The formula for \(\phi(n)\) (derived here) is:
\[\begin{align} \phi(n) &= n \prod_{i=1}^k \left( 1 - \frac{1}{p_i} \right) \\ &= \prod_{i=1}^k p_i^{a_i} \left( 1 - \frac{1}{p_i} \right) \end{align}\]
If \(n\) is even, then 2 is a prime factor. Assume \(p_1 = 2\):
\[\begin{align} \phi(n) &= p_1^{a_1} \left( 1 - \frac{1}{p_1} \right) \prod_{i=2}^k p_i^{a_i} \left( 1 - \frac{1}{p_i} \right) \\ &= 2^{a_1} \left( 1 - \frac{1}{2} \right) \prod_{i=2}^k p_i^{a_i} \left( 1 - \frac{1}{p_i} \right) \end{align}\]

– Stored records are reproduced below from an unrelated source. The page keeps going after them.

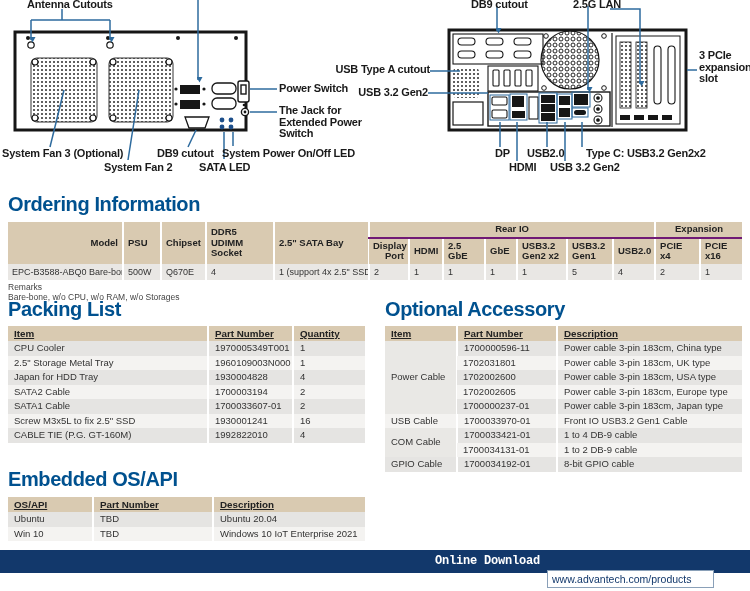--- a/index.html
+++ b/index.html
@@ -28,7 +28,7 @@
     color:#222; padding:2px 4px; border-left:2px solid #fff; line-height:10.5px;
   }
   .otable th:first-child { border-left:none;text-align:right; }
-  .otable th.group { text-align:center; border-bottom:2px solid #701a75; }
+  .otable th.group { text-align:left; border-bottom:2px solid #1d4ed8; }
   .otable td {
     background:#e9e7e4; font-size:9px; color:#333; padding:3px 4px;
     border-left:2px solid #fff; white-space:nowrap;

This means if we multiply \(n\) by 2:
\[\phi(2n) = 2^{a_1+1} \left( 1 - \frac{1}{2} \right) \prod_{i=2}^k p_i^{a_i} \left( 1 - \frac{1}{p_i} \right) \]
This means:
\[\begin{align} \phi(2n) &= 2 * 2^{a_1} \left( 1 - \frac{1}{2} \right) \prod_{i=2}^k p_i^{a_i} \left( 1 - \frac{1}{p_i} \right) \\ &= 2 \prod_{i=1}^k p_i^{a_i} \left( 1 - \frac{1}{p_i} \right) = 2 \phi(n) \end{align}\]